Sin embargo, un día se cayó la mentira: cuando iba a ser inscrito como el «pelao de la norma», se asustó y más, en el instante que un comunicador encontró sendos frascos de Pantene y Regaine en su maletín -nadie preguntó por qué estaba esculcando el periodista la maleta de Facundo, pero igual se reveló todo-
Desesperado de tantas mofas sufridas, Argüello se reacomodó el pelo y mostró entradas dignas de Jota Mario Valencia. Gritó «¡Sí! ¡Soy un viejo! ¡No se habían dado cuenta, idiotas!
Todos se miraron y no podían creerlo. Facundo ya estaba coqueteando con la crisis de los 30 y no estaba para niñadas. Por eso se fue, con un combo infantil de Cali Vea bajo el brazo y el rumor de que sería extra en Benjamin Button y de que su fichaje para el Deportivo Vida de Honduras estaba listo. Solamente se cumplió la segunda.
Antes de Hernán Silva y su fatídica noche del 26 de abril de 1989 la rivalidad entre azules de Bogotá y verdes de Medellín no superaba a la que, por decir cualquier cosa, los azules tenían con los blancos de Manizales o a la que los verdes podían tener con el Unión Magdalena.
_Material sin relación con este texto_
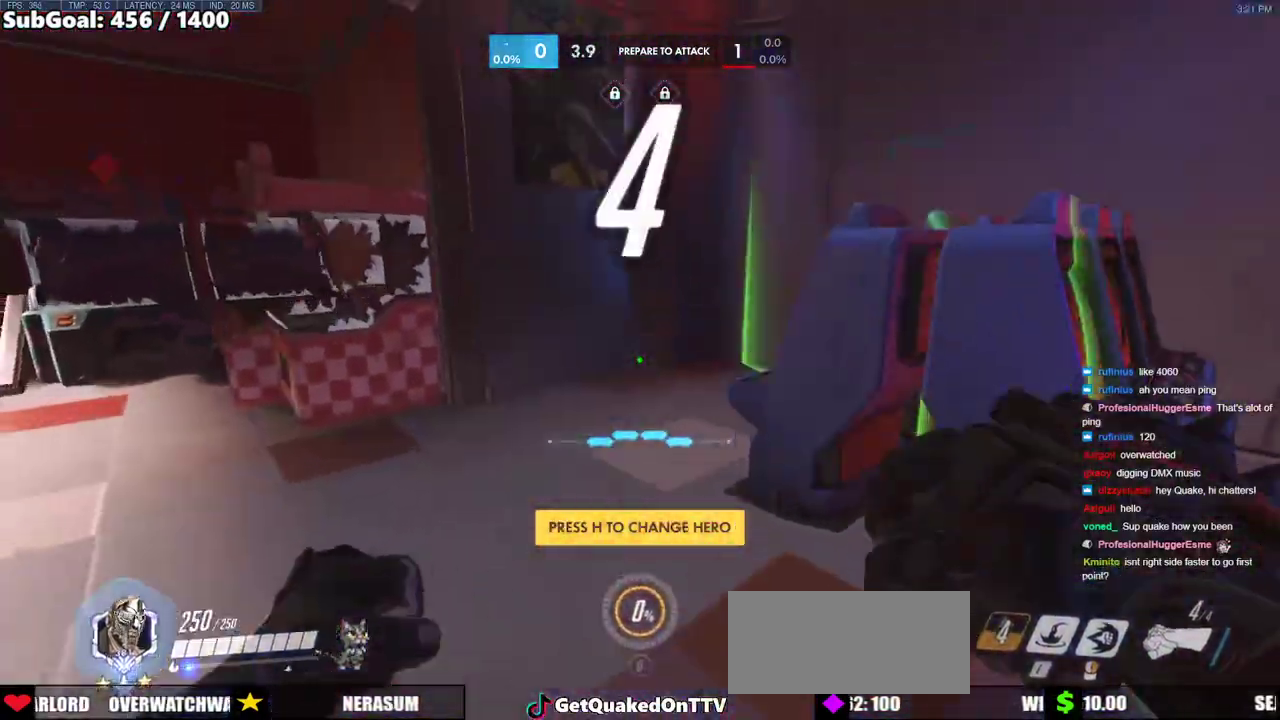
{"keys": ["a", "w"], "mouse": [], "events": [[67, "w", "down"], [200, "space", "up"]]}
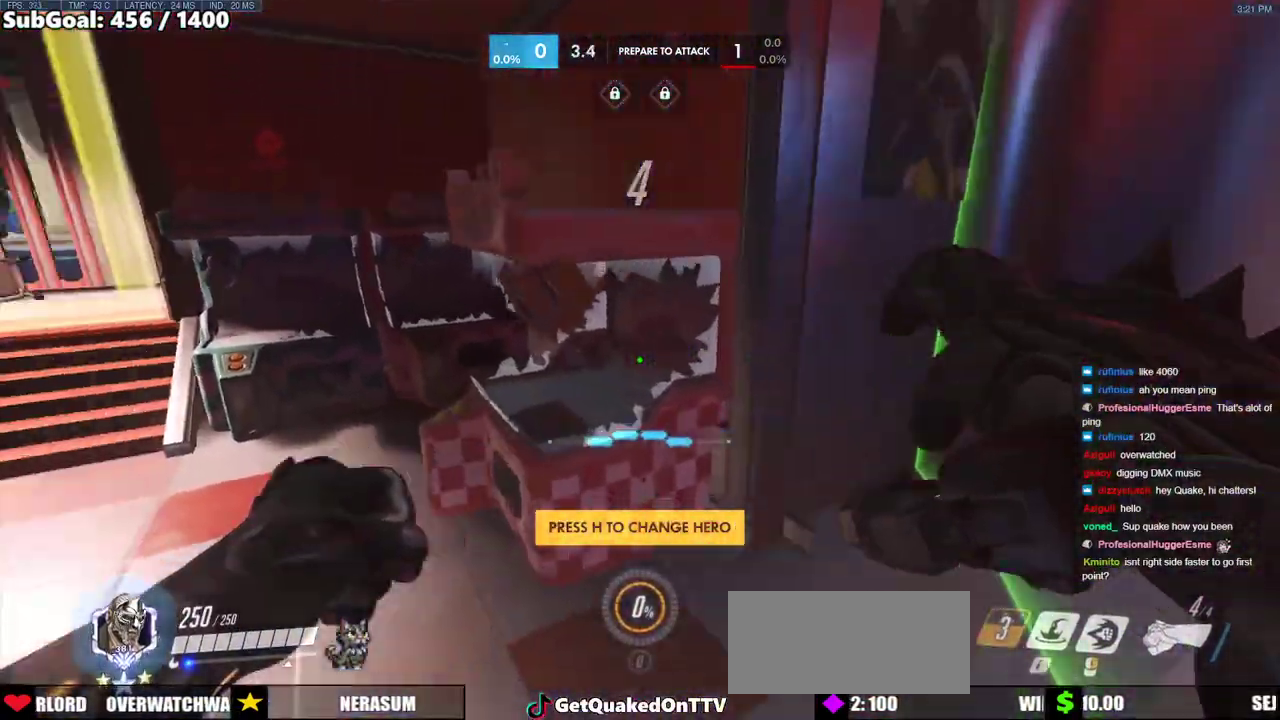
{"keys": ["w"], "mouse": [], "events": [[250, "a", "up"], [250, "space", "down"], [450, "space", "up"]]}
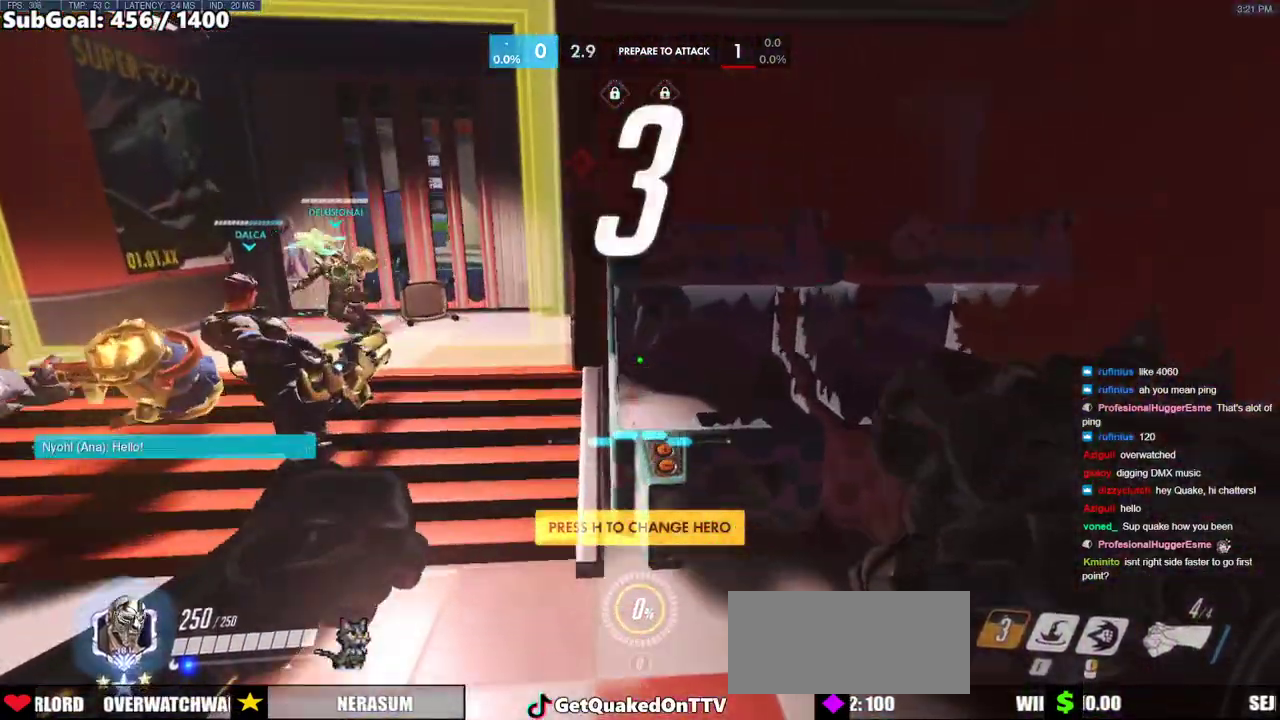
{"keys": ["d", "w"], "mouse": [], "events": [[233, "d", "down"]]}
Este ambiente libre de tensiones permitía, por ejemplo, que de buenas a primeras un jugador paisa de Millonarios, el buen lateral Gildardo Gómez, apareciera en el
camerino de la sede deportiva disfrazado de cuidacarros de las Acacias sin riesgo de caer a la salida en garras de una jauría de fieros barrasbravas. Barrasbravas difíciles de espantar incluso sancando sendos chorizos antioqueños del carriel, por supuesto.
Hoy, ver a Gerardo Bedoya de poncho, sombrero y carriel en predios del club sería tan grave para los hinchas azules como descubrir que Víctor Aristizábal tiene tatuado un escudo de Millonarios en el talón derecho. Ambos casos serían motivo de levantamientos, disturbios, cismas, linchamientos. Sería algo tan grave como ver a Arnoldo Iguarán besando el escudo de Nacional o, pónganle, a un León Darío Muñoz haciendo lo propio con el azul.